July 15th - August 1st, 2021
Opening: July 15, 5-8 PM, at
Maureen VI
Please join us for the sixth iteration of our annual exhibition, Maureen. This year’s show features 33 artists who's work you can find spread across this website, a publication, and more than a dozen locations throughout Montréal/Tiohtià:ke and beyond.
This website will be updated throughout the exhibition to reflect the work of all the artists involved.
Locations
St Stephen’s Anglican Church
Priape
VA Courtyard
Abandoned Church
Sera
Produit Rien
Cadastre 2249672
Côte-des-Neiges–Notre-Dame-de-Grâce: H3X 2H9
Gaspésie: G4X 2A5
L’Assomption: J5W 2H1
Rosemont Petite-Patrie: H2G 2B3
Ville Saint-Laurent: H4M 2M7
Artists
This year, MFASASA has put together a decentralized exhibition, a publication, and a website in response to a year of restricted access, social isolation, and a greater shift towards virtual spaces. Each aspect of Maureen VI offers different ways of sharing art and facilitates participation for artists who are not physically in Montreal/Tiohtià:ke:. It has also encouraged reflection on how and where we expect to encounter art. Several of the exhibition sites are not traditional art spaces, some projects are not physically accessible to the public, while others are presented in surprising locations to be chanced upon by passersby. We invite you to refer to our website for the full spectrum of events happening under the umbrella of Maureen VI.

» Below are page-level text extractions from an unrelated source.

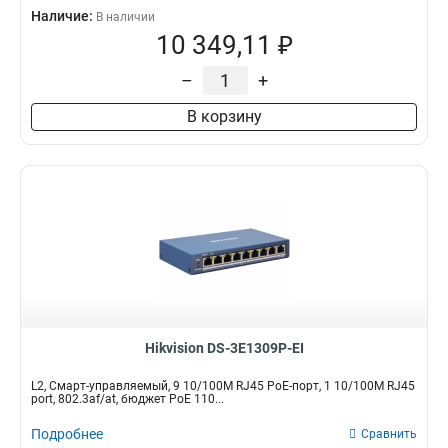
Наличие:
В наличии
10 349,11 ₽
–
+
В корзину
Hikvision DS-3E1309P-EI
L2, Смарт-управляемый, 9 10/100M RJ45 PoE-порт, 1 10/100M RJ45
port, 802.3af/at, бюджет PoE 110...
Подробнее
Сравнить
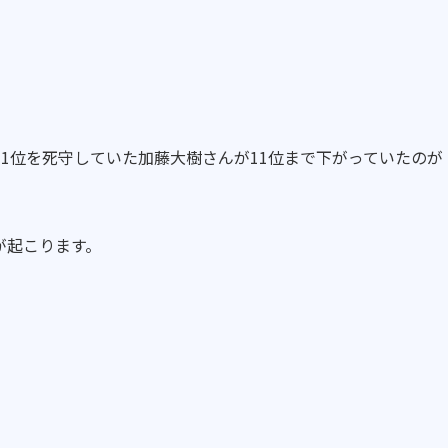
1位を死守していた加藤大樹さんが11位まで下がっていたのが
が起こります。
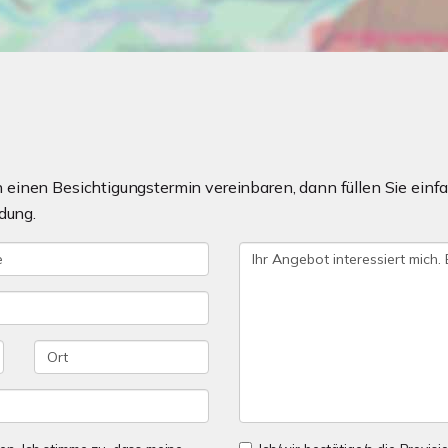
einen Besichtigungstermin vereinbaren, dann füllen Sie einfa
dung.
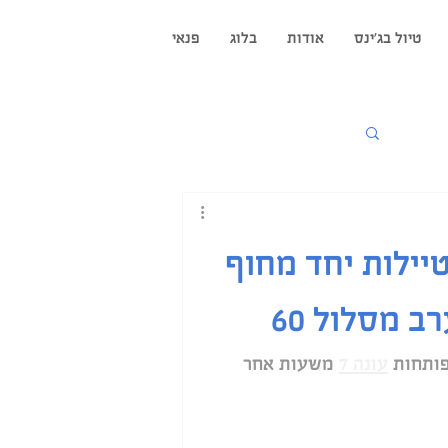
טיול בג'ינס
אודות
בלוג
פנאי
התחברות / הרשמה
ילן
יילות יחד מחוף
ב מסלול 60
ותחות 
עונה 7
 משעות אחר 
ים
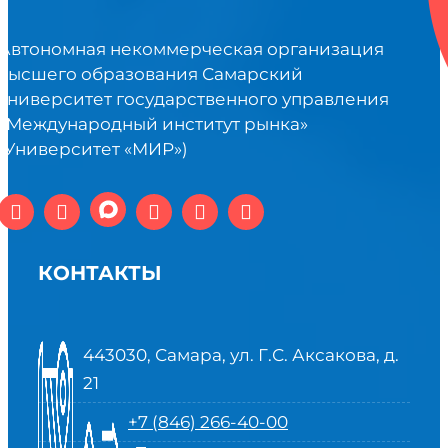
Автономная некоммерческая организация
высшего образования Самарский
университет государственного управления
«Международный институт рынка»
(Университет «МИР»)
КОНТАКТЫ
443030, Самара, ул. Г.С. Аксакова, д.
21
+7 (846) 266-40-00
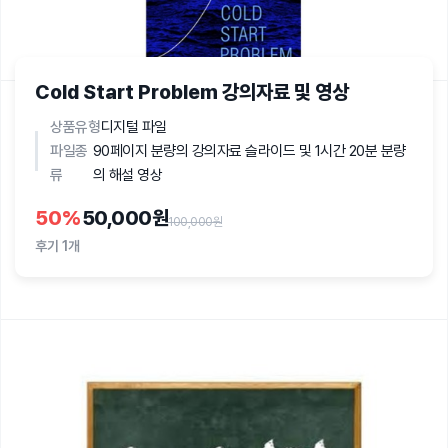
Cold Start Problem 강의자료 및 영상
상품유형
디지털 파일
파일종
90페이지 분량의 강의자료 슬라이드 및 1시간 20분 분량
류
의 해설 영상
50
%
50,000원
100,000원
후기
1개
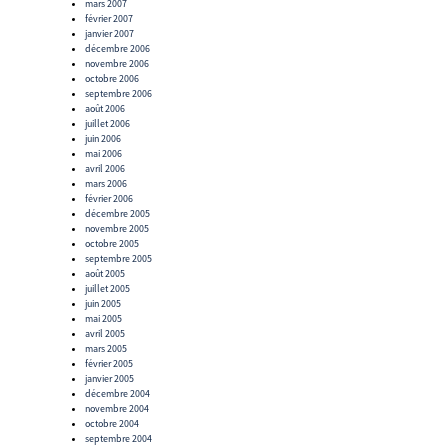
mars 2007
février 2007
janvier 2007
décembre 2006
novembre 2006
octobre 2006
septembre 2006
août 2006
juillet 2006
juin 2006
mai 2006
avril 2006
mars 2006
février 2006
décembre 2005
novembre 2005
octobre 2005
septembre 2005
août 2005
juillet 2005
juin 2005
mai 2005
avril 2005
mars 2005
février 2005
janvier 2005
décembre 2004
novembre 2004
octobre 2004
septembre 2004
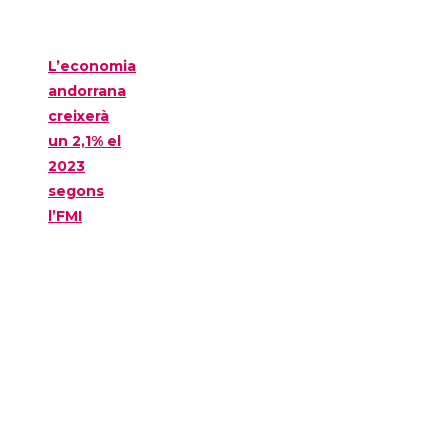
L’economia
andorrana
creixerà
un 2,1% el
2023
segons
l’FMI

Many of the works submitted this year speak to notions of identity in relation to place and placelessness, as well as states of transition and instability. Though not explicitly themed, the works bolster the concept of a dispersed exhibition and reflect the unsettledness of 2020-2021. Disorientation presents an opportunity to reorient, an essential exercise when attempting to locate ourselves within a greater reality of living and working on unceded territories and reckoning with Canada’s ongoing colonial practices. We can always be re-evaluating, re-learning and re-directing our cultural histories.
MFASASA would like to acknowledge that Concordia University is located on unceded Indigenous lands. The Kanien’kehá:ka Nation is recognized as the custodians of the lands and waters on which we gather today. Tiohtià:ke/Montréal is historically known as a gathering place for many First Nations. Today, it is home to a diverse population of Indigenous and other peoples.
Territorial acknowledgements are the foundation for our events and our art practices. So we take the time to consider where we have lived, who we have relationships to, where our resources come from, what our art materials are made from, what knowledge we have- where it comes from- and how it's valued.